DIRECTIONS FOR THIS TASK. In the listing below, the lines starting with the line with "abismo onde está se" and going on through the line with "consolida como" are to be reproduced exactly, and only those.
--- START ---
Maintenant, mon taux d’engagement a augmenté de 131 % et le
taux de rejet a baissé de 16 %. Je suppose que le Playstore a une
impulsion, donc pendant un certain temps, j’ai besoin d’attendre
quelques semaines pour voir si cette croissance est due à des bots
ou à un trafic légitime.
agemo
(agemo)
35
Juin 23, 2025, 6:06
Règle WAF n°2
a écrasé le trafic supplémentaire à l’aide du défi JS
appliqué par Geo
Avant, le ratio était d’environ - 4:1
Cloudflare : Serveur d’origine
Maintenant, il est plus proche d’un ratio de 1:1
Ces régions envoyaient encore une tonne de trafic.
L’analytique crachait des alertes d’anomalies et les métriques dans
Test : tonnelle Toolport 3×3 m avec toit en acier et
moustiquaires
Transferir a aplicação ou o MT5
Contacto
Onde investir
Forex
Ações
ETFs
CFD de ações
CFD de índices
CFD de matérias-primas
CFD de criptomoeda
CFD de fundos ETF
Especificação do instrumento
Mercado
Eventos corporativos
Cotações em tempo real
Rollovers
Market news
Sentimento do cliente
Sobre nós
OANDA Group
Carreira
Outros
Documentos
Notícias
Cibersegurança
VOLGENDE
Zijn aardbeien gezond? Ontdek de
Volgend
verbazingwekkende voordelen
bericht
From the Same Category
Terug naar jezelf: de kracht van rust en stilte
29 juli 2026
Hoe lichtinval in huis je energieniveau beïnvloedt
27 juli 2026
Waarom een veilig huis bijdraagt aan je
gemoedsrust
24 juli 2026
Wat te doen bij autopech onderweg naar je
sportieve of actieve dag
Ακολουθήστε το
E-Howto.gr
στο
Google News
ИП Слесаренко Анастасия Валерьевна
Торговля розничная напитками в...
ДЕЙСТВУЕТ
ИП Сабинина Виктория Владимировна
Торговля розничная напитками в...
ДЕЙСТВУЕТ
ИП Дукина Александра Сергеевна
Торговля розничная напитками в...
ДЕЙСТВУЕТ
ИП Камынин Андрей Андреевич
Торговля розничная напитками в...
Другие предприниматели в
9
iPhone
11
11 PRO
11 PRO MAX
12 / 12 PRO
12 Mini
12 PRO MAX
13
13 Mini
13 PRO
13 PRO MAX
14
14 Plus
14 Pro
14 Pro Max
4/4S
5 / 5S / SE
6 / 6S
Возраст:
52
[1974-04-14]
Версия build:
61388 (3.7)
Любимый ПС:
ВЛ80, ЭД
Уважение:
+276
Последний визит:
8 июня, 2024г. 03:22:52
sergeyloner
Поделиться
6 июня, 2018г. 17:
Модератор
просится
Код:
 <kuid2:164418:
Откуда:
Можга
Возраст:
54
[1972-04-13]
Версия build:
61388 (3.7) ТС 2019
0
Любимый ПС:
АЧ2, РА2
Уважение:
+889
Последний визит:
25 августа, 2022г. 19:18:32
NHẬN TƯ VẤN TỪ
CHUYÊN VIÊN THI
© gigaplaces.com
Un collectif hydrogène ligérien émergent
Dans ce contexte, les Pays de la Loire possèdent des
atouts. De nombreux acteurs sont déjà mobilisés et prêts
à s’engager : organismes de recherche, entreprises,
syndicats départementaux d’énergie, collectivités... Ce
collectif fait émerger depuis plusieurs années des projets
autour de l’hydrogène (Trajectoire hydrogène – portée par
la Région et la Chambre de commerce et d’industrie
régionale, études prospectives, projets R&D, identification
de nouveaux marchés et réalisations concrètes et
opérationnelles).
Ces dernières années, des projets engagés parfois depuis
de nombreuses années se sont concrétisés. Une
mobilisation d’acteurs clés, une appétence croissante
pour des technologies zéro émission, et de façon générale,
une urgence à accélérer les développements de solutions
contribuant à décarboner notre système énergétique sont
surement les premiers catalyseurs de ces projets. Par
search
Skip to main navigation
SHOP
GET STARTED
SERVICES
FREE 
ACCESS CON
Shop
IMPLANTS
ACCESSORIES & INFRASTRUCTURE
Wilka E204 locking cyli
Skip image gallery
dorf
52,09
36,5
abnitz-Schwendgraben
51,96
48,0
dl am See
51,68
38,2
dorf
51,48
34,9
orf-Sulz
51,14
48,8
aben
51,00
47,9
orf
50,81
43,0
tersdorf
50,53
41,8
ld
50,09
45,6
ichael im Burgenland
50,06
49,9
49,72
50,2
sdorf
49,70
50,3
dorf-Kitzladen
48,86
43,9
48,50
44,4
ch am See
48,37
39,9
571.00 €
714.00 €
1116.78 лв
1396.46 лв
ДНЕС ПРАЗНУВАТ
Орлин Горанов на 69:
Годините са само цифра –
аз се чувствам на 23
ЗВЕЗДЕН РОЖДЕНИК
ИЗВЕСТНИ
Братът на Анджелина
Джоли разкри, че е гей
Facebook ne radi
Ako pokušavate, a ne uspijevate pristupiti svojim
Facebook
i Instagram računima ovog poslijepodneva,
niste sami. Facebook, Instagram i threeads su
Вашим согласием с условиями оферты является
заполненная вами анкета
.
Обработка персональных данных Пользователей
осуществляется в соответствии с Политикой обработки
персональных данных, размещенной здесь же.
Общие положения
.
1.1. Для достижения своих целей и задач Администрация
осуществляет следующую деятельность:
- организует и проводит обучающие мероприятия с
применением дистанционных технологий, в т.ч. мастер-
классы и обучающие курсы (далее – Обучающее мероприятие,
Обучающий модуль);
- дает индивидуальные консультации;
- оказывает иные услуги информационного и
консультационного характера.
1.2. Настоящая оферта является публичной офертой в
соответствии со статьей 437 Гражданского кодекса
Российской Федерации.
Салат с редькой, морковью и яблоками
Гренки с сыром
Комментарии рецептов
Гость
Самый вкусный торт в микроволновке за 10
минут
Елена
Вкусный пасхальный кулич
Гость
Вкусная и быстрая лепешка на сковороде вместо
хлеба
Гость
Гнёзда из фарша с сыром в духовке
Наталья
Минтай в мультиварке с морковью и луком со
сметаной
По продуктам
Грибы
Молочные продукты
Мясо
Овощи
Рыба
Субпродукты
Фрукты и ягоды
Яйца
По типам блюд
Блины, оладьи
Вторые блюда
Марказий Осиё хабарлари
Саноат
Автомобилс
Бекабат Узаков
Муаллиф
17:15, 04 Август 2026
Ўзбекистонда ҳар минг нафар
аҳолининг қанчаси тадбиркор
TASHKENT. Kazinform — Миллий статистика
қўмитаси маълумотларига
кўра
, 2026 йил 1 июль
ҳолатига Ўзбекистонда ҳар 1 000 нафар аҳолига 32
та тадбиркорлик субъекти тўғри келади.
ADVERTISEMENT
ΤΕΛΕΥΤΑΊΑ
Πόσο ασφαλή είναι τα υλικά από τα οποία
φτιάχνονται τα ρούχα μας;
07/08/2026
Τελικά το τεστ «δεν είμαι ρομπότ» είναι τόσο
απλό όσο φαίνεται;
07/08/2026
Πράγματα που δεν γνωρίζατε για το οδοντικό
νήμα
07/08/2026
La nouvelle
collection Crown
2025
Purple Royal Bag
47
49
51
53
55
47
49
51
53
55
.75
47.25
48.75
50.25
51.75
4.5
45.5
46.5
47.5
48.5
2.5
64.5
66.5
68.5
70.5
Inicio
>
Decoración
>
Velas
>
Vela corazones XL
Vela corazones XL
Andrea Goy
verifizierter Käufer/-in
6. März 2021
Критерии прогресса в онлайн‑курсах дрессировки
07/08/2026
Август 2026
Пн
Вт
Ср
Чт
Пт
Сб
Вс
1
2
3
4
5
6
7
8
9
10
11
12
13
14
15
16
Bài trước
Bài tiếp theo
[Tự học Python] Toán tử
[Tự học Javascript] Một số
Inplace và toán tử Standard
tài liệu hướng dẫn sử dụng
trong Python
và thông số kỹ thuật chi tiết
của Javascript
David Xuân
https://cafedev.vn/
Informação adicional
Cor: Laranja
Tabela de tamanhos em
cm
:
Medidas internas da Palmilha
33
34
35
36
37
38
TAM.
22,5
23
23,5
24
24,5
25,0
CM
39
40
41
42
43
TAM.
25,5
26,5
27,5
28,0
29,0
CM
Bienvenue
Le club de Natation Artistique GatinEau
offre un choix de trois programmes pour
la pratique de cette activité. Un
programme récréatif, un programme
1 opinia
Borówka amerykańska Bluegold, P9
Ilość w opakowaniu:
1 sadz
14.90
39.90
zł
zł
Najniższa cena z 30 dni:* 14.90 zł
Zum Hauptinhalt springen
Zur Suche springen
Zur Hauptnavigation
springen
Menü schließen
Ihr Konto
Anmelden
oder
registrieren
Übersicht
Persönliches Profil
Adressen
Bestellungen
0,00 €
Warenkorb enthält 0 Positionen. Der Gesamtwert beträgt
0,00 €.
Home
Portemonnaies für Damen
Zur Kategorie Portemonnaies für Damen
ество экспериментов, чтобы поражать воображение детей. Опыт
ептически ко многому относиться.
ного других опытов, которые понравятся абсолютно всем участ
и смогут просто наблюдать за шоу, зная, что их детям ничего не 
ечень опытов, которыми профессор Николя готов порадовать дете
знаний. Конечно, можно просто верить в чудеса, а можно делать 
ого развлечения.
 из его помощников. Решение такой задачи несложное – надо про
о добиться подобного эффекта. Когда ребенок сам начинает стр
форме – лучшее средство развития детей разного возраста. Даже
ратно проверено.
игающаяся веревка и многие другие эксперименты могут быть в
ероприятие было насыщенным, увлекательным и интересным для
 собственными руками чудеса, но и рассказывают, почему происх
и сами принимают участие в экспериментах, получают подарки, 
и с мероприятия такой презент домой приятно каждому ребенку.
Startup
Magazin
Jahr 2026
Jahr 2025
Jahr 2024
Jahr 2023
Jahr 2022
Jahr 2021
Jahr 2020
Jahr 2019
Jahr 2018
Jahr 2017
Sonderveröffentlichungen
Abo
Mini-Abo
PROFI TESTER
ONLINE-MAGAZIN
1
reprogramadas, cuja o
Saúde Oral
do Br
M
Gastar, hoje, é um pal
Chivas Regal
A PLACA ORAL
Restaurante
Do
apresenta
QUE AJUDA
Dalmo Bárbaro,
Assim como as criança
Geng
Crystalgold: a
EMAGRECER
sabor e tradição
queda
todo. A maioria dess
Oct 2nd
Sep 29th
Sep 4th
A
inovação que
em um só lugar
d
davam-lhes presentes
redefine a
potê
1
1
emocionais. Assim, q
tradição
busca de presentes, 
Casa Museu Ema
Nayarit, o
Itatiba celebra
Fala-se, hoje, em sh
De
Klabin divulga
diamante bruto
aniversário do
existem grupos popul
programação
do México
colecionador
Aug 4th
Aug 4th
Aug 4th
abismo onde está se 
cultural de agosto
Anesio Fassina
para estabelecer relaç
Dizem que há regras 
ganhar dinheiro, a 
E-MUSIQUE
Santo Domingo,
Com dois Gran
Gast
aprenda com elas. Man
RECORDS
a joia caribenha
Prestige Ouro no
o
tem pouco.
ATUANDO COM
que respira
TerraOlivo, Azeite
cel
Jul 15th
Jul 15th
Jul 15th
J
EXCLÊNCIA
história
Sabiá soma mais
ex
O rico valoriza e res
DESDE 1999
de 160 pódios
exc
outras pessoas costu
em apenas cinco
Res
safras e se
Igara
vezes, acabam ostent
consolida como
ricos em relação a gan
--- END ---
OUTPUT.
abismo onde está se 
cultural de agosto
Anesio Fassina
para estabelecer relaç
Dizem que há regras 
ganhar dinheiro, a 
E-MUSIQUE
Santo Domingo,
Com dois Gran
Gast
aprenda com elas. Man
RECORDS
a joia caribenha
Prestige Ouro no
o
tem pouco.
ATUANDO COM
que respira
TerraOlivo, Azeite
cel
Jul 15th
Jul 15th
Jul 15th
J
EXCLÊNCIA
história
Sabiá soma mais
ex
O rico valoriza e res
DESDE 1999
de 160 pódios
exc
outras pessoas costu
em apenas cinco
Res
safras e se
Igara
vezes, acabam ostent
consolida como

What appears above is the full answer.